• Consigne 1:
Recopiez fidèlement les lignes des entrées, de celle qui contient « 1x Numbered high-quality linen canvas » jusqu'à la dernière des entrées, les deux bornes comprises. N'y reprenez pas les images.

── Texte de lecture

II – Une morale chrétienne

Alors, concrètement, puisque Dieu vient à notre rencontre, qu’Il veut nous faire les plus beaux dons, les dons de Son amour, il va falloir que nous, nous mettions en place un art de vivre, autrement dit, une morale ; car art de vivre et morale, c’est la même chose. Un art de vivre chrétien, pour pouvoir accueillir vraiment ce don de Dieu, pour pouvoir aimer comme Dieu aime. Alors comment faire ? Tout est marqué : « accueillez dans la douceur la parole semée en vous, c’est elle qui peut sauver vos âmes. » C’est saint Jacques qui le dit. Pour être sauvé, il faut d’abord vouloir l’être : nous savons que c’est la parole de Dieu qui nous sauve, le Christ qui nous sauve, il s’agit de L’accueillir dans nos vies. C’est pour cela que l’on vient à la messe le dimanche, pour laisser au Seigneur un peu de place dans nos vies. Alors, une heure par semaine, c’est bien, c’est le minimum vital, en fait. L’Église le dit, pour survivre il faut rencontrer le Seigneur une fois par semaine à la messe. Puis, quand on creuse un petit peu, elle nous invite à Le rencontrer tous les jours, dans la prière. Et puis à ouvrir la parole de Dieu, la Bible, régulièrement. Et puis à prendre le temps de vivre d’autres sacrements, et notamment celui de la réconciliation.

En tout cas, « accueillez dans la douceur la parole semée en vous », c’est la première condition… mais est-elle suffisante ? Si je vous pose la question, c’est justement que non, elle n’est pas suffisante. Parce que, quel est le plus grand commandement ? « Écoute Israël, le Seigneur notre Dieu est UN, tu L’aimeras de tout ton cœur, de toute ton âme et de tout ton esprit, et de toute ta force. Et le second, qui lui est semblable, Tu aimeras ton prochain comme toi-même ». « Celui qui dit j’aime Dieu mais qui n’aime pas son frère, est un menteur ». C’est saint Jean qui nous dit cela. Celui qui dit : « j’aime mon frère, mais qui ne fait pas cas de Dieu » risque de se fatiguer, c’est trop dur d’aimer vraiment.

────

• Consigne 2:
Rédigez la suite du texte sur la morale chrétienne, à partir de sa dernière phrase.

── Entrées à traiter

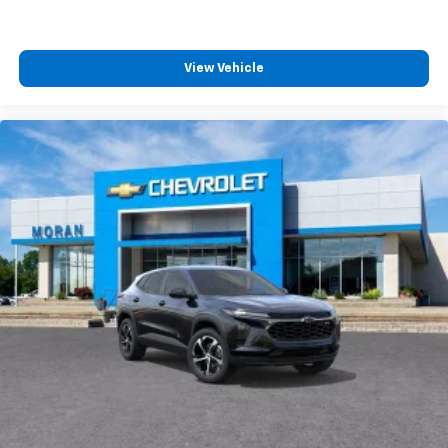
View Vehicle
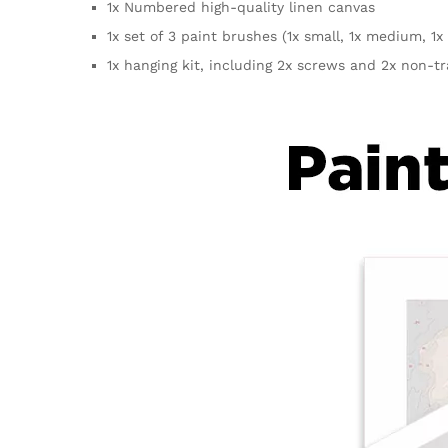
1x Numbered high-quality linen canvas
1x set of 3 paint brushes (1x small, 1x medium, 1x 
1x hanging kit, including 2x screws and 2x non-t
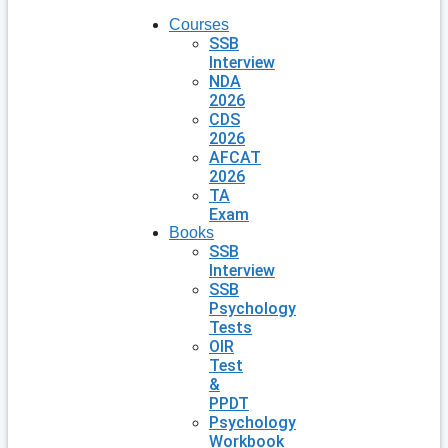
Courses
SSB
Interview
NDA
2026
CDS
2026
AFCAT
2026
TA
Exam
Books
SSB
Interview
SSB
Psychology
Tests
OIR
Test
&
PPDT
Psychology
Workbook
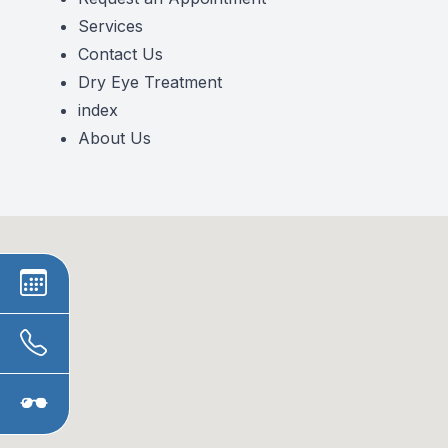
Services
Contact Us
Dry Eye Treatment
index
About Us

────

• Réponse rédigée 1:
1x Numbered high-quality linen canvas
1x set of 3 paint brushes (1x small, 1x medium, 1x 
1x hanging kit, including 2x screws and 2x non-t
Courses
SSB
Interview
NDA
2026
CDS
2026
AFCAT
2026
TA
Exam
Books
SSB
Interview
SSB
Psychology
Tests
OIR
Test
&
PPDT
Psychology
Workbook
Services
Contact Us
Dry Eye Treatment
index
About Us

• Réponse rédigée 2:
III – Tenir ensemble l’amour de Dieu et l’amour des frères

Dans l’évangile, les Pharisiens – c’est un courant juif qui a fait le choix dans les années 150 avant J.-C. de vivre et de tout donner à Dieu – ce sont ceux qui se sont séparés du monde pour être tout donnés à Dieu, parce que la racine du mot pharisien est « séparé ». On connaît leurs descendants, ils ont des chapeaux noirs et des papillotes. De fait, c’est courageux, c’est beau, mais Jésus, s’Il les secoue, s’il les rabroue, c’est parce qu’Il les aime, en fait. Oui, ils ont raison de vouloir se tourner pleinement et entièrement vers Dieu, ils ont raison ; mais on est humain et on a beaucoup de mal à tenir tout à la fois, et notre tentation, c’est de tenir d’un côté mais de lâcher de l’autre… Or, la vie chrétienne, la vie en Dieu, en amitié avec Jésus c’est de tout tenir.

On ne sait pas faire ? Eh bien, on se tourne vers le Christ, juste pour ça. Et, de fait, les Pharisiens se tournent vers Dieu : nous serons des étudiants méticuleux de la Parole de Dieu, nous allons prendre le temps de la prière, de nous tourner vers Dieu, nous irons au temple souvent. Vous vous rappelez la Parabole du Pharisien et du Publicain…. Mais du coup, on oublie la deuxième partie. « Écoute, Israël, le Seigneur est un, tu L’aimeras de tout ton cœur, de toute ton âme et de tout ton esprit » ET « tu aimeras ton prochain comme toi-même » : ils ont tendance à laisser tomber cette partie-là.

Le pharisianisme est un mouvement juif de consécration à Dieu qui est une bonne chose. Le pharisa-isme – on enlève le « n » – devient une tentation qui peut nous tomber tous sur le coin de la figure… Cette tentation-là se satisfait de cocher les cases. Parfois, on se satisfait du culte. Moi, je suis chrétien de culte, je vais à la messe de 9h30 à 10h30, cela me suffit, le reste du temps, je m’occupe de mon confort, de mon nombril… Cette tentation-là peut arriver, mais parfois on peut vouloir cocher les cases de la vie sociale : il faut que je fasse des choses qui me fassent bien voir : je coche la case, je suis dans l’association qui va bien, « Ouahou, il fait partie de cette association-là ! ». Mais, concrètement, oui dans cette association, je fais du bien, sans aucun doute, comme celui qui va au culte fait du bien, sans aucun doute ; mais si, en famille on est insupportable, cela ne marche pas. ! Il faut tout tenir… Alors là, le poids s’abat sur nos épaules, c’est trop dur. C’est vrai, vivre comme Jésus, être saint comme Jésus, cela nous dépasse, nous n‘y arriverons pas…pas tout seuls.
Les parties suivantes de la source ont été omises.